In Exodus’ weekly media synopsis, Exodus and Focus on the Family promote this account of God’s plan for men and women.

Dorothy Kelley Patterson is a professor in the “women’s studies” program at Southwestern Baptist Theological Seminary in Fort Worth, Texas, where her husband, Paige, is president.

She appeared on James Dobson’s Focus on the Family radio program May 12:

“God started with the home,” Patterson said in a recording of an address she delivered at the annual convention of Concerned Women for America. “He chose that vehicle to reveal Himself to us.” For example, God is found in Scripture as “our Father” and “we are His children” and the church is found as “His bride,” she said.

Patterson is portrayed as someone who dumbs down Christianity into child storybook phrases of two to five words. Her definition of the “home” seems derived more from Leave It to Beaver than from the Bible — or from the real world, in which much of the population lives in shantytowns, urban slums, and rural shacks, and in which women and children must produce much of the meager household revenue.

Never mind facts or fairness, Patterson says — people who care about those are just “moping and pouting” and changing her God’s plan. The one role of all men is to lead and make money, Patterson says; as for the role of women,

That role has “nothing to do with gifts or intelligence.” She is to be a “helper” to her husband, she said, even though she is created equal to him.

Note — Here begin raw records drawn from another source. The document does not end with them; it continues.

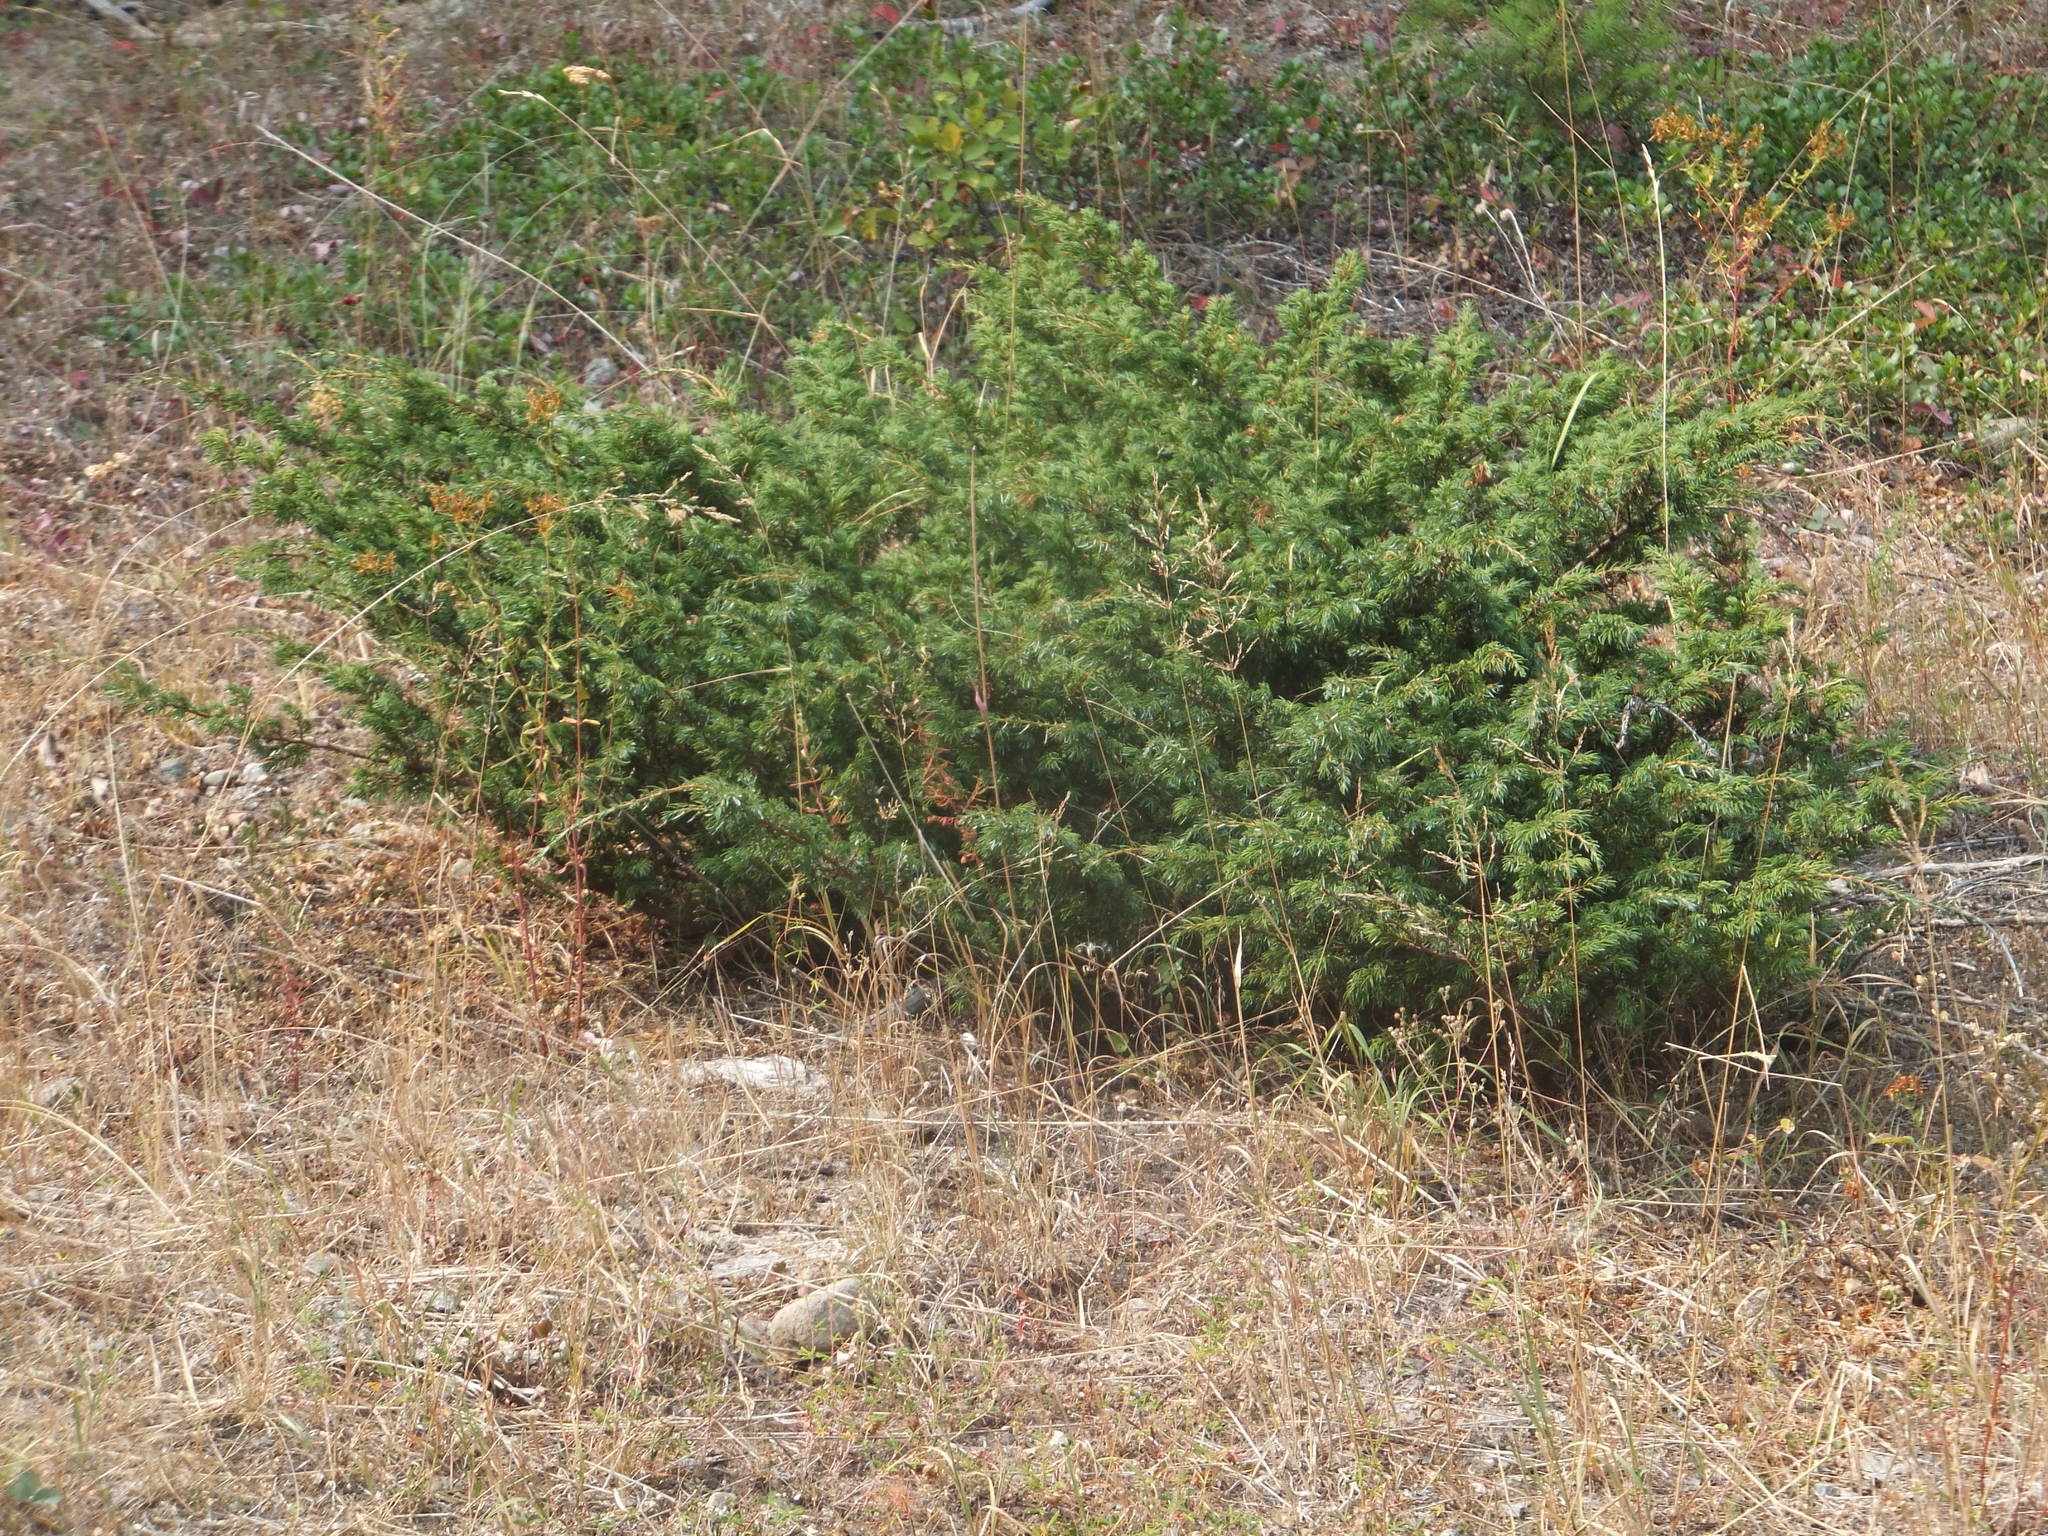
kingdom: Plantae
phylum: Tracheophyta
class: Pinopsida
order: Pinales
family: Cupressaceae
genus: Juniperus
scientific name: Juniperus communis
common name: Common juniper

But Patterson never says where, exactly, the Bible ever says that women are equal — or how they can be “equal” but still dumb, giftless, and subservient.

Woe to anyone who dares to disagree with Patterson’s sexism: they “follow the familiar path of deception displayed by the serpent in Genesis, Patterson said. They assume that their plan is better and they contradict God.”

Perhaps the remark that’s most revealing:

Dobson said he chose Patterson’s address for the broadcast because she articulated well the same principles he has been advocating his entire career.

This, my friends, is the joyful new lifestyle that Exodus and Focus on the Family have in store for the world’s exgay women.